Scicli - Entrare all’interno del laboratorio di un artista, è come varcare la soglia del ventre molle di un segreto ben custodito. E’ un onore, oltre che un privilegio. Decidere di far oltrepassare quella soglia ad un’estranea vuol dire mettersi a nudo di fronte ad un interlocutore, far vedere qualcosa della tua vita lavorativa, i tuoi segreti, i tuoi attimi d’intimità. E’ questa la sensazione che ho avuto entrando nel laboratorio di Carmelo Candiano, l’artista della pietra, colui che plasma la materia che, per sua natura, non sarebbe plasmabile. Arriviamo intorno a mezzogiorno percorrendo una strada piena di carrubi e olivi. Non saprei dire il nome della contrada non essendo io sciclitana. Non ricordo assolutamente il tragitto e quindi, molto probabilmente, non saprei neanche ritornarci. In questa zona, noto subito che non c’è campo per i telefoni cellulari. Non che la cosa sia un problema, per me, tutt’altro. Apprezzo, infatti, la sottile poesia dietro questa non scelta. E’ un po’ come trovarsi catapultati nell’isola che non c’è, un luogo non definito nello spazio-tempo, inaccessibile. Qui, il superfluo resta fuori, compresi tutti coloro che in quel momento non sono necessari. E penso subito che forse, decidere di abitare in un posto così, non sarebbe uno spreco.
Scendiamo dall’auto e subito due cani meticci ci vengono incontro: docili, cercano carezze. Forse un po’ d’affetto, d’attenzione. Carmelo Candiano ci viene incontro e ci saluta cordialmente: porta i sandali e ha l’abbigliamento tipico di chi stava lavorando, ma senza troppo impegno, quasi come un’abitudine.

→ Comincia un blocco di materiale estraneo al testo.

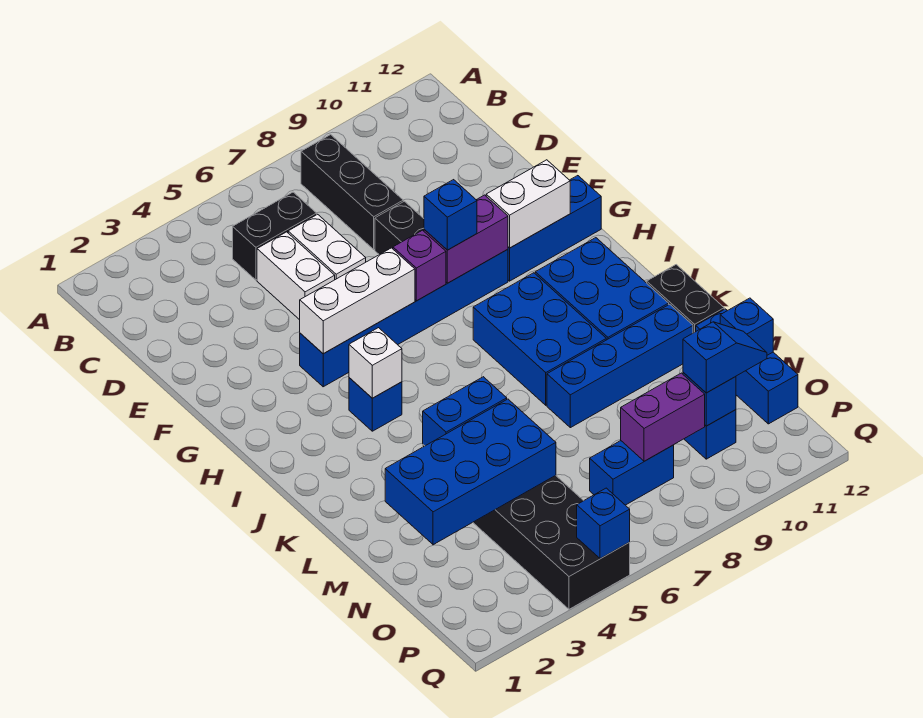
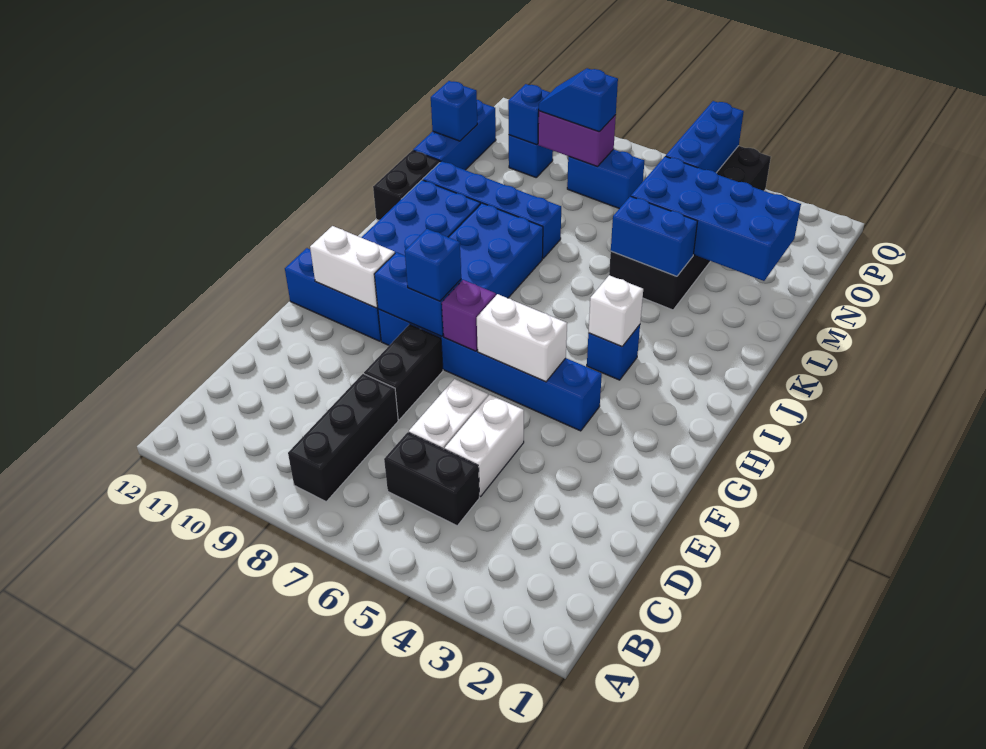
white brick G4:G6 level 2 -> white brick G5:G6 level 2
purple brick G8:G9 level 2 -> blue brick G8:G9 level 2
blue slope O10:O11 level 3 top 10 -> blue slope O8:O9 level 3 top 8
blue brick Q5 level 2 -> blue brick O5:Q5 level 2

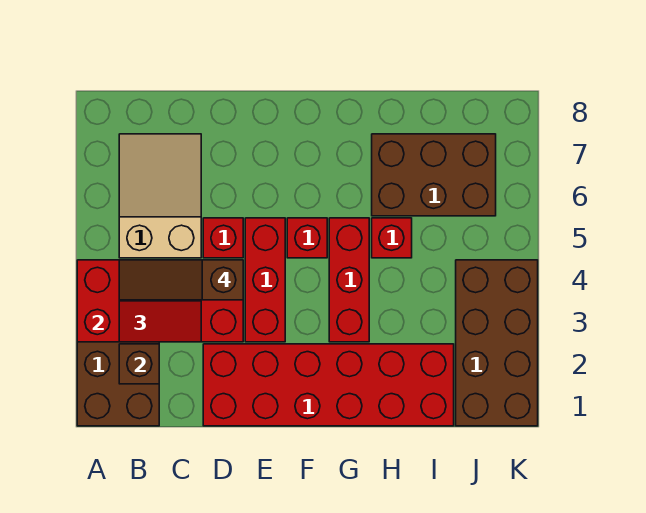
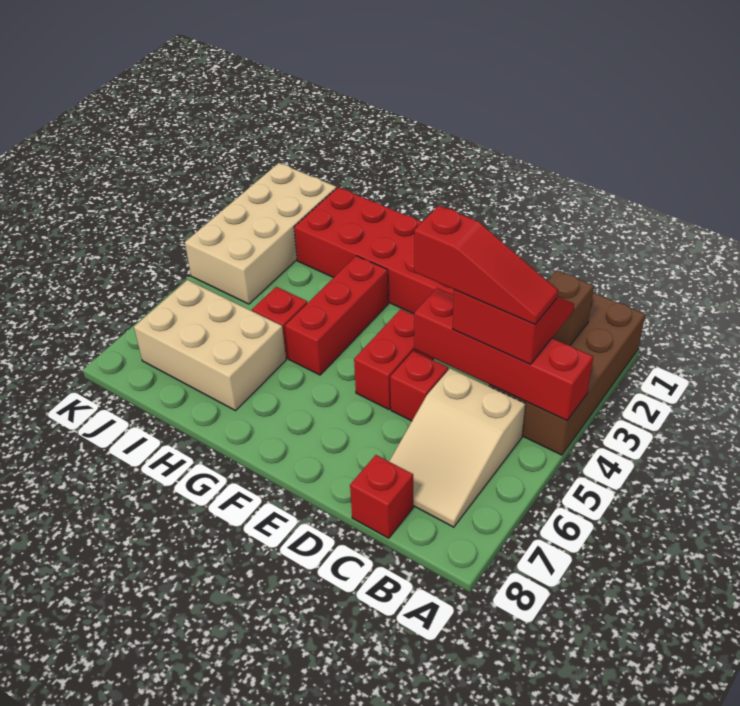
red brick A3:D4 level 2 -> red brick A4:D4 level 2
brown slope B4:D4 level 4 top D -> red slope B4:D4 level 4 top D
red brick E3:E5 level 1 -> red brick E4:E5 level 1
red brick F5 level 1 -> red brick C8 level 1
brown brick H6:J7 level 1 -> tan brick H6:J7 level 1
brown brick J1:K4 level 1 -> tan brick J1:K4 level 1

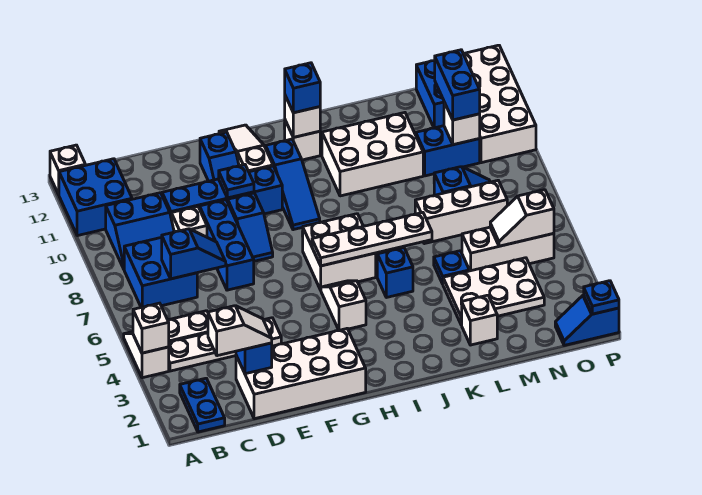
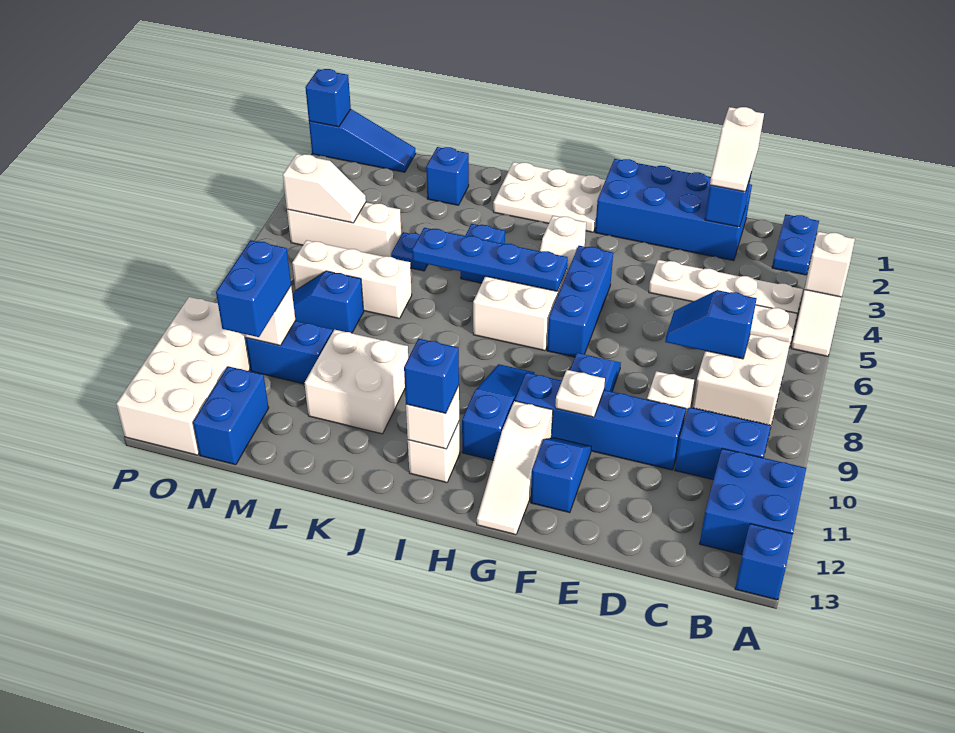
white brick A13 level 1 -> blue brick A13 level 1
blue brick B7:C8 level 1 -> white brick B7:C8 level 1
white slope C2:D2 level 3 top C -> white slope D1:D2 level 3 top 1
white brick D1:G2 level 1 -> blue brick D1:G2 level 1
blue brick E7:E9 level 1 -> blue brick G5:G7 level 1
blue plate F10 level 2 -> white plate F10 level 2
white plate H6:K6 level 2 -> blue plate H6:K6 level 2
white brick J10:L11 level 1 -> white brick K10:L11 level 1
white brick L2 level 1 -> blue brick L2 level 1
white plate L3:N4 level 1 -> white plate H1:J2 level 1
blue slope O1:P1 level 1 top P -> blue slope N1:P1 level 1 top P
blue plate P1 level 2 -> blue brick P1 level 2

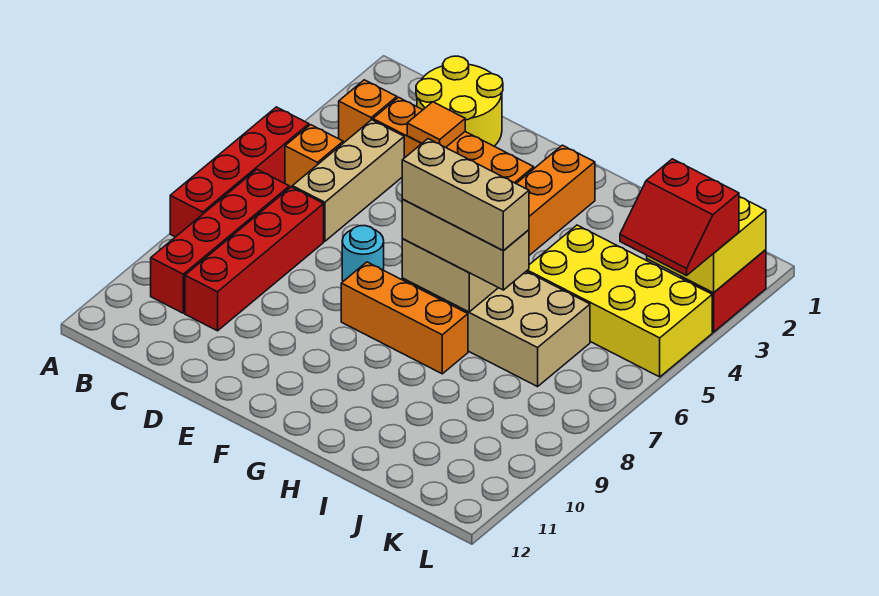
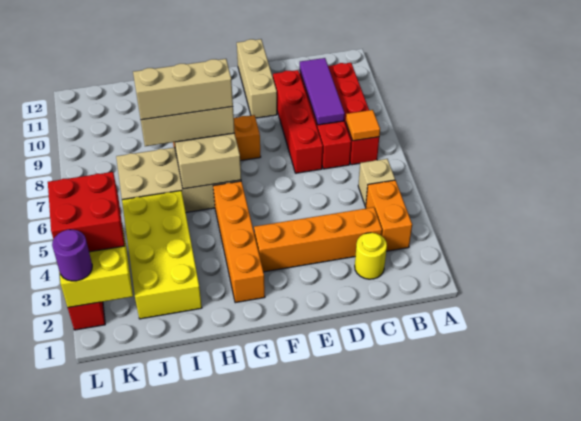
red brick A5:A8 level 1 -> red brick D7:D10 level 1
orange brick B3 level 1 -> orange brick B3:B4 level 1
orange brick B5 level 1 -> tan brick B5 level 1
yellow round brick C1:D2 level 1 -> yellow round brick C2 level 1
tan brick C4:C6 level 1 -> tan brick E10:E12 level 1
none -> purple tile C8:C10 level 2
orange tile D3 level 2 -> orange tile B7 level 2
cyan round brick E7 level 1 -> none
yellow brick I4:L5 level 1 -> yellow brick I2:J5 level 1
red slope K3:L4 level 3 top 3 -> red brick K3:L4 level 3
none -> purple round brick L2 level 3

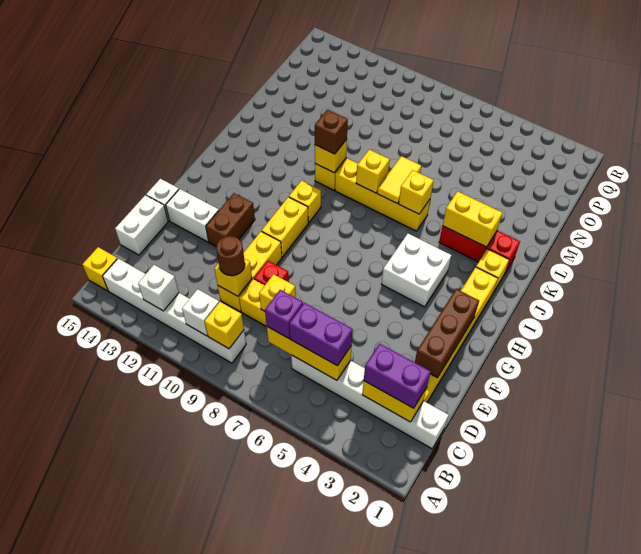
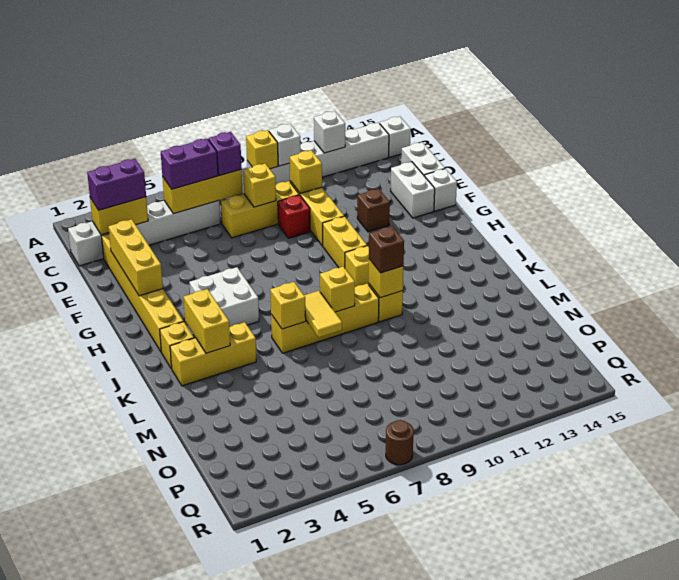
yellow brick B15 level 1 -> white brick B15 level 1
brown round brick D10 level 3 -> brown round brick R7 level 1
brown brick E2:G2 level 2 -> yellow brick E2:G2 level 2
brown brick F12:G12 level 1 -> brown brick F12 level 1
white brick F13:F14 level 1 -> white brick E14:F14 level 1
red brick K2:K4 level 1 -> yellow brick K2:K4 level 1
yellow brick K3:K4 level 2 -> yellow brick J3:K3 level 2

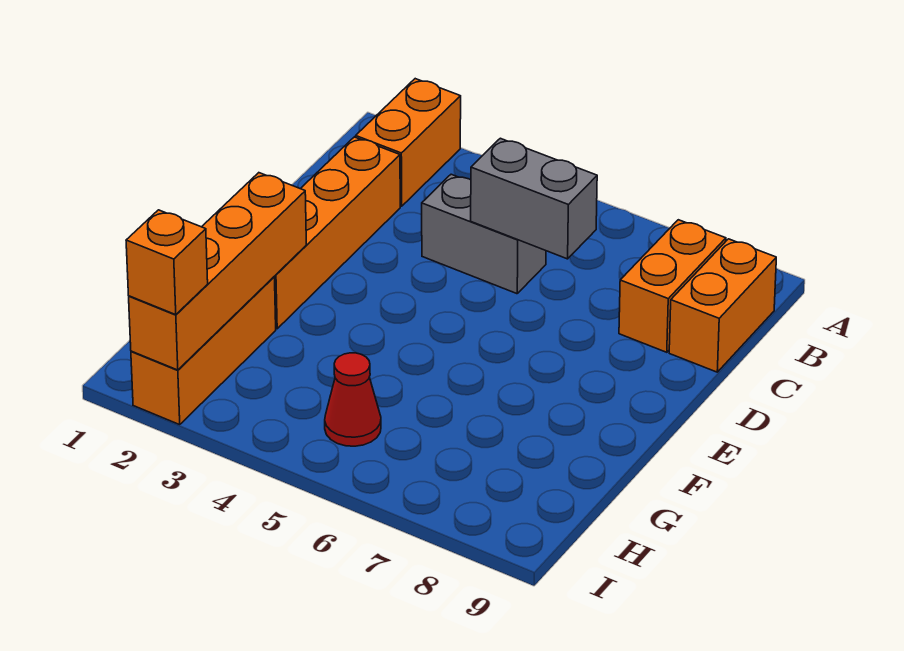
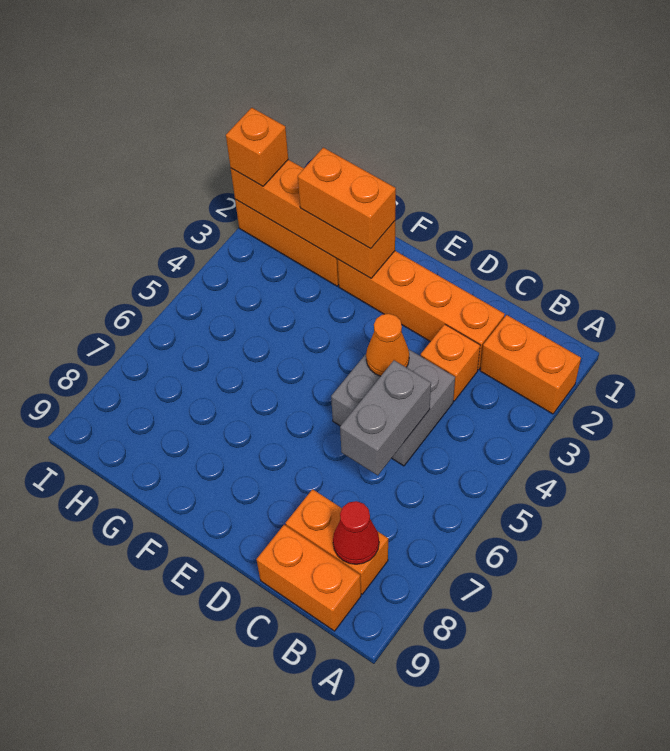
none -> orange brick C3 level 1
grey brick C4:C5 level 1 -> grey brick C4:D5 level 1
none -> orange cone D4 level 2
none -> orange brick F2:G2 level 3
red cone H5 level 1 -> red cone B8 level 2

Trascorre lì le sue mattinate e talvolta intere giornate: una casetta modesta e una dependance che funge da laboratorio. Ci accoglie in questo ambiente rustico, familiare, interessante: in giro, opere incomplete, foto di famiglia, ritratti di dive del passato. E poi, la pietra. E’ sul retro, la pietra, pronta per essere plasmata: “Questa viene dal nord Africa”, spiega Carmelo Candiano. L’accarezza, quasi come se fosse una bambina. Le venature al sole, la polvere a terra, un reticolato segreto di cui solo lui conosce la finalità. S’intuisce il presagio di qualcosa, ma è ancora un lavoro in divenire, avvolto nel mistero. Poi, Candiano ci fa accomodare nel suo studio: ci sono le opere che l’hanno reso celebre e fa scegliere a Peppe una stampa: vuole fargli un regalo. Un quadro. Un prezioso e inestimabile quadro. Sono tante le proposte, ma alla fine la decisione è presa. Il giglio rosso. Poi, chiede a me come mi chiamo e io rispondo.
Ed è la prima volta. Il primo uomo a dedicarmi qualcosa è stato Carmelo Candiano.